I smiled through the tears.
“It’s up to you, because you’re going over there on something called a K-1 visa. That’s a fiancé visa—you’ll have to marry within ninety days to secure a green card and stay in the country. Then, you will bring them over from Germany. You only get one shot at this, Katya.”
“You’ve got to be kidding me—Vitali absolutely no!”
“I didn’t ask. Hush. His name is Dean Gray.”
“Dean Gray? What are you talking about! I can’t just marry someone!”
“The laws are very specific about that. Mama and Maxim are harder. Does she have any preferences in men?”
“Christian Orthodox? I guess? Wait—”
“And Dean is going to meet you at the airport in New York,” he continued. “He’ll propose, but just as a formality. The true proposal will be at a later time. When he gets better at it.”
I stared at him, mouth hanging open, but a smile twitched at the corner of his lips, and when I looked down—there it was, a ring held up between two fingers in the narrow space between us.
Beautiful, glinting in the dim hallway light just as brightly as it would in an expensive restaurant or at sunset on the beach in Greece.
“I want to see you wear it,” he said into my hair as I fell against him again, sobbing.
“When you’re on the plane, I want you to flash it anytime the stewardess comes by,” he whispered now, clutching me tighter until his words became strained.
“Tell them about this Dean. Practice saying the name over and over. Say it at every opportunity and announce to everyone how much you love him. Because Vitali will die here, in Russia, in the country he loves. But you go where the heart is. It does no good to speak a dead man’s name. ”
I nodded vigorously against his shirt, smearing my mascara.
“I’m fairly sure you have to say ‘yes,’ Katya,” he said. “Or it doesn’t count.”
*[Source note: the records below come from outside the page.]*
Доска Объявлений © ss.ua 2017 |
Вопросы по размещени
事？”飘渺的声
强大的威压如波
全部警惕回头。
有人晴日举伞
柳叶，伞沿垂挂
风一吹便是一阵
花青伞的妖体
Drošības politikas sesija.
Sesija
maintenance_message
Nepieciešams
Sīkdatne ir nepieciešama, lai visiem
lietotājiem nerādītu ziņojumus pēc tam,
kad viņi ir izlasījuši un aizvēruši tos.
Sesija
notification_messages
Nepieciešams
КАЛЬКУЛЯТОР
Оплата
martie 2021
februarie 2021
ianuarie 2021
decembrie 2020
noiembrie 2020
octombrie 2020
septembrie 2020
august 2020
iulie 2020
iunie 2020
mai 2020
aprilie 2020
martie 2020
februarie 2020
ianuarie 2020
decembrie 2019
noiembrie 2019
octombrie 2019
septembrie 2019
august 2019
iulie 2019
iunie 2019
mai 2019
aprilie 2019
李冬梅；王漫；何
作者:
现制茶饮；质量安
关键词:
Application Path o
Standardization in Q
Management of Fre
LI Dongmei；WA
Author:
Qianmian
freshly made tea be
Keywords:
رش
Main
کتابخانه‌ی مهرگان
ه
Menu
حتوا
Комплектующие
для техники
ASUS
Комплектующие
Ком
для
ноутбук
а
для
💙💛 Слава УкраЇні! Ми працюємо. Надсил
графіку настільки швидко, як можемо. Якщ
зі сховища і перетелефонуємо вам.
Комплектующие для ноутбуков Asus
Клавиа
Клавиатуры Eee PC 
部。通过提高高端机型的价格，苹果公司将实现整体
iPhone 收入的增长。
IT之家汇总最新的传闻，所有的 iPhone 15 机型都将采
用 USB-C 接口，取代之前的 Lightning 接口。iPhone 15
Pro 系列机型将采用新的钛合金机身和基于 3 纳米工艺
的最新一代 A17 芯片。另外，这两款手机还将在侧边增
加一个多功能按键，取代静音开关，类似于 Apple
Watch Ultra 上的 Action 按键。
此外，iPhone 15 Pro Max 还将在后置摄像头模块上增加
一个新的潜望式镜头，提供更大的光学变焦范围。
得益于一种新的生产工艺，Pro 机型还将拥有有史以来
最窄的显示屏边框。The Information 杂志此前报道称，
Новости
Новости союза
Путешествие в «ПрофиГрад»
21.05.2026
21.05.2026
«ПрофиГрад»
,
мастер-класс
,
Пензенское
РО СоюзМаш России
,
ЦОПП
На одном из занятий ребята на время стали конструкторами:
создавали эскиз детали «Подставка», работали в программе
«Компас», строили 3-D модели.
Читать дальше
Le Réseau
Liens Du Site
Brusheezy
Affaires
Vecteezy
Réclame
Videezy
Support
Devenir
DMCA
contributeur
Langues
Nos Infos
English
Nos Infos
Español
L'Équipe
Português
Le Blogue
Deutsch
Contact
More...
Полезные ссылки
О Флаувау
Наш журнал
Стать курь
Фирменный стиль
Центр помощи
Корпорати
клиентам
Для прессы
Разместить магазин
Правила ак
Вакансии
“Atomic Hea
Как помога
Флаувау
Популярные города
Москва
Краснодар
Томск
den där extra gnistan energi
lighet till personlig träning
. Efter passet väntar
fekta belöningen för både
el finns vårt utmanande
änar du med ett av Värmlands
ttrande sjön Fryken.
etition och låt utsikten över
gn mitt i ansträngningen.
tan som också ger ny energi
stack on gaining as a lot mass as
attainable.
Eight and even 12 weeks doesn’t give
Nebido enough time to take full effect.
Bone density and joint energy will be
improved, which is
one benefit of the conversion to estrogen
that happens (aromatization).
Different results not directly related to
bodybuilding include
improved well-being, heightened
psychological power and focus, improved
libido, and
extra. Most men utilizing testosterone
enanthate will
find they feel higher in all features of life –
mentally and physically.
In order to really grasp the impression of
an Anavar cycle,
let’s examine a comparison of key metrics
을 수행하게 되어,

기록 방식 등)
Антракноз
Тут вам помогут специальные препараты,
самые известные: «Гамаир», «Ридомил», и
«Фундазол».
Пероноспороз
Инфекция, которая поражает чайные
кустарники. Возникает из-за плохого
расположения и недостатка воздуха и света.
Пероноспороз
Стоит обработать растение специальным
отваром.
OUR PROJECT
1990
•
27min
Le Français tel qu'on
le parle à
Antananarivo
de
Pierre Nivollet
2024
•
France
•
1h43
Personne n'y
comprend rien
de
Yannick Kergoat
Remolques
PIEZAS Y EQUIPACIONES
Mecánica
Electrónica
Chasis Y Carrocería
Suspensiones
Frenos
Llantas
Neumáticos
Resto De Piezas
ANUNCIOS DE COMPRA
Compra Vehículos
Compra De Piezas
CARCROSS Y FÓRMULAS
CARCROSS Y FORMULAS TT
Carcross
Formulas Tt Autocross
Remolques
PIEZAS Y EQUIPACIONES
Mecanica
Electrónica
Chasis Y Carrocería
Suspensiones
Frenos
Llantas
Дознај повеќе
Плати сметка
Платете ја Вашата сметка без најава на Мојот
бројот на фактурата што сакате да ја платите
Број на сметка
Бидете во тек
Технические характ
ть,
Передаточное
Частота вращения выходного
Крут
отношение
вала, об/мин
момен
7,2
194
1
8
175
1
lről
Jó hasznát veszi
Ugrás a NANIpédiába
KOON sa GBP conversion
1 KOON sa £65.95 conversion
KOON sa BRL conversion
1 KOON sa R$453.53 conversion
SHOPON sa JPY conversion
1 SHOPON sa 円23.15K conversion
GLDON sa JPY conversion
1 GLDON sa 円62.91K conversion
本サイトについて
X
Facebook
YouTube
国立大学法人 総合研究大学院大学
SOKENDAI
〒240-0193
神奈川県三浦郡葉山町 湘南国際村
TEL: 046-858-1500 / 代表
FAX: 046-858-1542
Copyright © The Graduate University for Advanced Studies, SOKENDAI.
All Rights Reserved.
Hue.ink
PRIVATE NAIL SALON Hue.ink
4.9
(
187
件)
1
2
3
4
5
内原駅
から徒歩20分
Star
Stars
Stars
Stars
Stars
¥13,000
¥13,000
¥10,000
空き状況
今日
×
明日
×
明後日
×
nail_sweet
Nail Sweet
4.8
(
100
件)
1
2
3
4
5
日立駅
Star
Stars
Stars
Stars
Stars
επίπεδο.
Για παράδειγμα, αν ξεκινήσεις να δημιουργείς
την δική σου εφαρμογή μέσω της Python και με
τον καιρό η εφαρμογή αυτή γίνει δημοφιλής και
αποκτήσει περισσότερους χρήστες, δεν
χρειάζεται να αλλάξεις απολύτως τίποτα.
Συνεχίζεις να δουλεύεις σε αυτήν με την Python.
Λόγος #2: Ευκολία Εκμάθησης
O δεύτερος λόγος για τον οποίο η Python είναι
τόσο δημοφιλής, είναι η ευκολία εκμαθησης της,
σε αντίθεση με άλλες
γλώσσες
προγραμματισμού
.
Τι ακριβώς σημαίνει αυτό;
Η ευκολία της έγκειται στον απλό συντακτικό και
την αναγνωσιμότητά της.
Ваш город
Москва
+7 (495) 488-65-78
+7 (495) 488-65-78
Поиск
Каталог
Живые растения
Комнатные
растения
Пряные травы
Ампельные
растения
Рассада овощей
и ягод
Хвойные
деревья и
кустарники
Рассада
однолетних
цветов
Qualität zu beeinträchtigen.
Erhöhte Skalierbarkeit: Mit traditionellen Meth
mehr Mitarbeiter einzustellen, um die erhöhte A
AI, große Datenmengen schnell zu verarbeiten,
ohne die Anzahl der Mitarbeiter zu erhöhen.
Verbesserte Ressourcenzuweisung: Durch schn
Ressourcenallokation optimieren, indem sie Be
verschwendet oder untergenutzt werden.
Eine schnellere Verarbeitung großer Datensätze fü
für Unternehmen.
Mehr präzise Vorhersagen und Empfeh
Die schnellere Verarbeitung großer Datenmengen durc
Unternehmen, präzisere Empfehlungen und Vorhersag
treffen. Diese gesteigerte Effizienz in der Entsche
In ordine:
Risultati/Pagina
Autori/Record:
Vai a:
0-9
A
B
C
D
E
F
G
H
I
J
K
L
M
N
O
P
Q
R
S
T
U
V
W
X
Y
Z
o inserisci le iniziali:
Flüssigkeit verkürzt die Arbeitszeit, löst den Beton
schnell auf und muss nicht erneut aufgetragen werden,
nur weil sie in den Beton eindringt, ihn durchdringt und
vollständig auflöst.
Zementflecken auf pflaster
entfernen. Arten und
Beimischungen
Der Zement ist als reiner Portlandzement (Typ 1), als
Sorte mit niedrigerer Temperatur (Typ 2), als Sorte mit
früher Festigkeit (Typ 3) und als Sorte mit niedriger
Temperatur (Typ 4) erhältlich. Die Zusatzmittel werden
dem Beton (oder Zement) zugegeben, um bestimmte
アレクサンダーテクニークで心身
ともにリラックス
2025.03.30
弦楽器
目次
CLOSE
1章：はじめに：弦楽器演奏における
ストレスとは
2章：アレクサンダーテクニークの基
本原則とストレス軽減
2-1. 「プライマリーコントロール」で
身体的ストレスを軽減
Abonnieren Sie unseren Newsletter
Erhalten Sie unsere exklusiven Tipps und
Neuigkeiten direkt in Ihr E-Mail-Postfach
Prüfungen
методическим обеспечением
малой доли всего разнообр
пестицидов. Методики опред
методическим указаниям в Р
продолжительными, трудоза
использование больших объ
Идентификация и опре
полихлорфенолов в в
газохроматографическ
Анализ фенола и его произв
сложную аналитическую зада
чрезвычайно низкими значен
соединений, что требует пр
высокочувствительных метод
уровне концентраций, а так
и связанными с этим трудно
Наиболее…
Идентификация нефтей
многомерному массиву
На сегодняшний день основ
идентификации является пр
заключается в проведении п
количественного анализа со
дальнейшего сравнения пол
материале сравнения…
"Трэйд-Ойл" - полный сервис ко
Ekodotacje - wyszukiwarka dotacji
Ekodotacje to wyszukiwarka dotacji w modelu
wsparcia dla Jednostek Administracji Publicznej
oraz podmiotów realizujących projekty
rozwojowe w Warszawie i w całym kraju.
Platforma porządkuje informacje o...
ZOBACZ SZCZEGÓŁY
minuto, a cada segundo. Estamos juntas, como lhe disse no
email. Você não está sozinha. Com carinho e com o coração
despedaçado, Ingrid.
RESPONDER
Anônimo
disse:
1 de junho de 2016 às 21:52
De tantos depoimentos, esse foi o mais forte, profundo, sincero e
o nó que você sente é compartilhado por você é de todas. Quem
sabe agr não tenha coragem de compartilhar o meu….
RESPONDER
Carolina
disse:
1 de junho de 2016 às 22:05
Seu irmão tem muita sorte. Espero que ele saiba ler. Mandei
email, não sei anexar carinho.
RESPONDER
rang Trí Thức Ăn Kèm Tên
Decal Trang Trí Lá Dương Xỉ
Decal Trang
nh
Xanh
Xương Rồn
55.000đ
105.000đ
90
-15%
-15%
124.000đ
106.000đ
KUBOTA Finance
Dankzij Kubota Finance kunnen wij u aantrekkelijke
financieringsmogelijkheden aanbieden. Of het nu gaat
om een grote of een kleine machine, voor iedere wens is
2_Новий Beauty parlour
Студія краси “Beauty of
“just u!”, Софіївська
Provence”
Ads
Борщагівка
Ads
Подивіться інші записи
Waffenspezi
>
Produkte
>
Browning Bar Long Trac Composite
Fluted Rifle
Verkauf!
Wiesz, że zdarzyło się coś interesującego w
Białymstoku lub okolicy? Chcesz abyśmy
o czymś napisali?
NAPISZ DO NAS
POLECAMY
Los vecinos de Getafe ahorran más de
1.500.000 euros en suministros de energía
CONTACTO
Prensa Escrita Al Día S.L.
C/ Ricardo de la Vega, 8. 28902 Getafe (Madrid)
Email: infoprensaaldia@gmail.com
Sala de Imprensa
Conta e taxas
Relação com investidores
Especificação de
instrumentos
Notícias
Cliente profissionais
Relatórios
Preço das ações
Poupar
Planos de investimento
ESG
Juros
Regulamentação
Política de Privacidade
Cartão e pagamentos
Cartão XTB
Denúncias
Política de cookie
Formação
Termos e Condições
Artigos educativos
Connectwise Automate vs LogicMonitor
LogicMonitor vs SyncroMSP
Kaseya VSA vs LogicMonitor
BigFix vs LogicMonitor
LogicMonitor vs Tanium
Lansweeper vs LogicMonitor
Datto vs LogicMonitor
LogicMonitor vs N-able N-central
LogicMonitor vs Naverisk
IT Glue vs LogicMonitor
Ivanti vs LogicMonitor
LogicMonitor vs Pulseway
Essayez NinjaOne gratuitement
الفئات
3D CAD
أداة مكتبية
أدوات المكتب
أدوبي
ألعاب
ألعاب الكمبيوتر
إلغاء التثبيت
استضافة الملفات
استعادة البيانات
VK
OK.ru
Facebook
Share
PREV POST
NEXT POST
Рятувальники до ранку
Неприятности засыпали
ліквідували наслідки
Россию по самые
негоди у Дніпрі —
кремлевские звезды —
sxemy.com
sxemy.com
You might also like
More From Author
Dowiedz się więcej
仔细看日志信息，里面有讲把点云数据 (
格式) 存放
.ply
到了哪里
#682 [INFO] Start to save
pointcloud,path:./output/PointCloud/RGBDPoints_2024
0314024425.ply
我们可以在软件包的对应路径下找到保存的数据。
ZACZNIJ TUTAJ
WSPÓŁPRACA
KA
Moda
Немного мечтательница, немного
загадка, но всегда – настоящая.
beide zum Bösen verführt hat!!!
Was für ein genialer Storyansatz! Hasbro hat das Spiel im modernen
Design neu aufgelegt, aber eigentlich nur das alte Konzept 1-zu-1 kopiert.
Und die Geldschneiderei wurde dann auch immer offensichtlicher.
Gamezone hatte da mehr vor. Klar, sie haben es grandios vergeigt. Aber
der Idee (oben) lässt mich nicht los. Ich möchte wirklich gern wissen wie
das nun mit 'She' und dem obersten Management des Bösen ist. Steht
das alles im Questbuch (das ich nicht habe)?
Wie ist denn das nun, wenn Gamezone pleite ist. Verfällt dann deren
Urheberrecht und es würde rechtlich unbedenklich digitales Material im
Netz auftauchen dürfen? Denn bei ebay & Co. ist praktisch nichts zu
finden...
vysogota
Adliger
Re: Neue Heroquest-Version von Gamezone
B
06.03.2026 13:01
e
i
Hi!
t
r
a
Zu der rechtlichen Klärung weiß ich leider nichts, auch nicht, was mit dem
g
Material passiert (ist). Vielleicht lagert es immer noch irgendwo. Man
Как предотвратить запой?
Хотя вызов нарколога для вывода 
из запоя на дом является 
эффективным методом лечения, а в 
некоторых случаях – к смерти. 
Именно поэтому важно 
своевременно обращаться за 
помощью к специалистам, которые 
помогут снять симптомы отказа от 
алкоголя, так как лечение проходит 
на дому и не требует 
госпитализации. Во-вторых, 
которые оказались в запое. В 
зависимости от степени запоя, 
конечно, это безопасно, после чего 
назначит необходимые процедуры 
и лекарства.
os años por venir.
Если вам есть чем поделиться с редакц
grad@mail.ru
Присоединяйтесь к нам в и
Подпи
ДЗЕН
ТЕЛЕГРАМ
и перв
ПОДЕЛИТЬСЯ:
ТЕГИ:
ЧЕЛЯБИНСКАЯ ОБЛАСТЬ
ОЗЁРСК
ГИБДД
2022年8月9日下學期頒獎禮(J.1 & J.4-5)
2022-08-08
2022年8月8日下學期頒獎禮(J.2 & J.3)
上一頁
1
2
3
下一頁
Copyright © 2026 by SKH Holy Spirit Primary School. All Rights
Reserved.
“Yes, of course, yes!” I sobbed, holding out my finger. He slipped it on. The perfect size, as I knew it would be. So delicate and lavish against my hand, my fingernails still dark with the grime of a Bratva brothel.
He moved his arm lower, catching me at the waist, and our lips met in a kiss salty with my tears. A kiss, both long-awaited, hopeful, and a sweet goodbye.
No kiss should ever mean so many things at once.